#### TAREFA A
Qual foi a área desmatada no Cerrado no primeiro quadrimestre do ano, segundo o texto sobre o Cerrado?
#### TAREFA B
Reescreva o trecho do texto sobre o Cerrado que começa com as palavras "Nesse sentido, tão" e termina com "dezembro de 2022.", trocando "biomas" por "territórios".
#### TAREFA C
Resuma o texto sobre o Cerrado em duas frases.

#### TEXTO EM ESTUDO
####################
O Brasil precisa olhar para a conservação ambiental no Cerrado

Foto: Marcelo Camargo/Agência Brasil

Tão importante quanto os esforços empreendidos para combater o desmatamento na Amazônia, uma ação efetiva para a conservação e a recuperação do Cerrado é fundamental e urgente 

Le Monde Diplomatique

A notícia do recorde de desmatamento no Cerrado no primeiro quadrimestre deste ano pode parecer apenas mais um capítulo da emergência ambiental que vivemos, aqui e no restante do planeta. A dimensão da destruição, no entanto, é alarmante: 2.206 km², o equivalente a aproximadamente duas vezes o tamanho de Belém (PA). 

Cerrado é responsável pela água de quase 70% das bacias hidrográficas do Brasil. Estamos falando da savana mais rica do planeta, que ocupa 23% do país, abriga 5% da biodiversidade de todo o mundo e possui mais espécies de plantas com flores do que a própria Amazônia. 

Nesse sentido, tão importante quanto os esforços empreendidos para combater o desmatamento na Amazônia, uma ação efetiva para a conservação e a recuperação do Cerrado é fundamental e urgente. Esses dois biomas estão no centro dos esforços necessários para o cumprimento das metas globais de conservação e restauração de ecossistemas, acordadas por quase 200 países na Conferência da Biodiversidade da ONU (COP-15), em dezembro de 2022.
####################
#### Itens do conjunto de dados

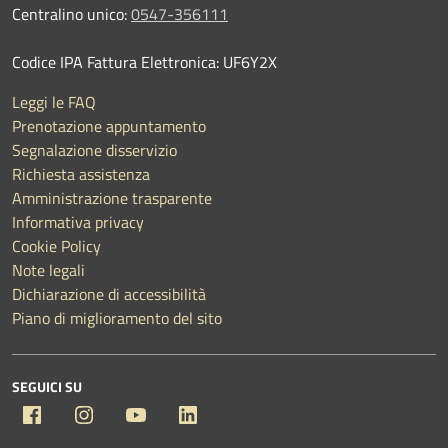
Centralino unico:
0547-356111
Codice IPA Fattura Elettronica: UF6Y2X
Leggi le FAQ
Prenotazione appuntamento
Segnalazione disservizio
Richiesta assistenza
Amministrazione trasparente
Informativa privacy
Cookie Policy
Note legali
Dichiarazione di accessibilità
Piano di miglioramento del sito
SEGUICI SU
Facebook
Instagram
YouTube
Linkedin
####################
#### RESPOSTA ESPERADA A
Foram desmatados 2.206 km², o equivalente a aproximadamente duas vezes o tamanho de Belém (PA).

#### RESPOSTA ESPERADA B
Nesse sentido, tão importante quanto os esforços empreendidos para combater o desmatamento na Amazônia, uma ação efetiva para a conservação e a recuperação do Cerrado é fundamental e urgente. Esses dois territórios estão no centro dos esforços necessários para o cumprimento das metas globais de conservação e restauração de ecossistemas, acordadas por quase 200 países na Conferência da Biodiversidade da ONU (COP-15), em dezembro de 2022.

#### RESPOSTA ESPERADA C
O Cerrado teve desmatamento recorde de 2.206 km² no primeiro quadrimestre do ano, e é a savana mais rica do planeta, responsável pela água de quase 70% das bacias hidrográficas do Brasil. Sua conservação e recuperação são tão urgentes quanto o combate ao desmatamento na Amazônia, e os dois biomas estão no centro das metas globais de conservação acordadas na COP-15, em dezembro de 2022.